Verginin politikası konusunun, özellikle son yıllarda anlam ve önemini yitirdiği ortadadır. Hatta çok sık yapılan vergi af ve yeniden yapılandırma düzenlemeleriyle adeta vergi politikasızlığı benimsenmiş durumdadır. Vergi idaresinin WEB sayfalarına bakıldığı çok sayıda kanundan kaynaklı vergi taksit uyarıları görülür.

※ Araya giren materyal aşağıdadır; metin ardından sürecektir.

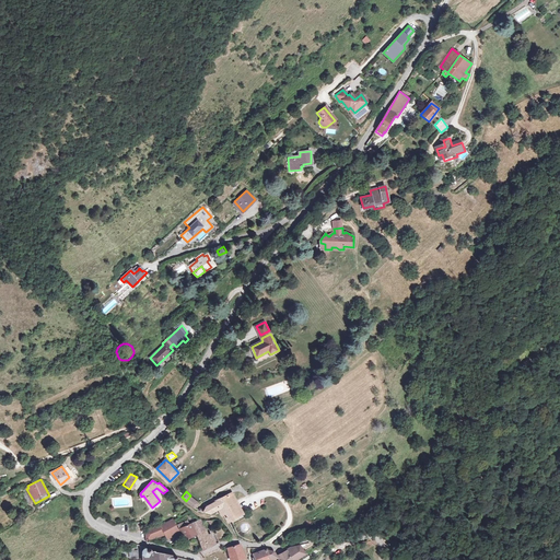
[(219,510),(223,518),(226,517),(229,522),(244,513),(234,494),(212,505),(209,506),(208,509),(205,512),(211,514),(219,510)]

Aynı şekilde vergi istisna ve muafiyetlerine ilişkin olarak perakendeci anlayışla ve hesapsız bir şekilde yapılan düzenlemeler de vergi anlayışını ve bütünlüğünü ortadan kaldırmış durumdadır. Örneğin; bütçe kanunu eklerinde yer alan bilgiye göre, 2019 yılı itibariyle vergi konusunda çeşitli mevzuatta yer alan “vergi harcaması” olarak adlandırdığımız istisna, muafiyet ve indirim ile ilgili düzenleme sayısı 600’ün üzerine çıkmış ve tutarı da vergi gelirlerinin yaklaşık dörtte birine ulaşmış durumdadır.
Yani vergi adaleti adeta yok olmuştur. Türkiye’nin vergi manzarası aşırı sevimsiz bir hal almıştır.
Böyle bir yapı varken şimdi de ekonominin çok sıkıntılı olduğu bir zamanda bu şekilde vergi mükelleflerinin üzerine gidilmesinin izahı zordur. Yani piyasalarda aşırı sıkıntılar varken mükellefin üzerine gitmenin meşruiyeti yoktur. Yani bir yanda milyonları veya milyarları vergisiz kazananlar veya kaçıranlar varken; ücretlinin beyanname vermesini istemek haklı değildir.
Unutmamalıyız ki vergi “bumerang silahı gibidir; döner gelir kendini vurur”
Damdan düşen biri olarak hatırlatmak istedik; elbette takdir siyasete aittir.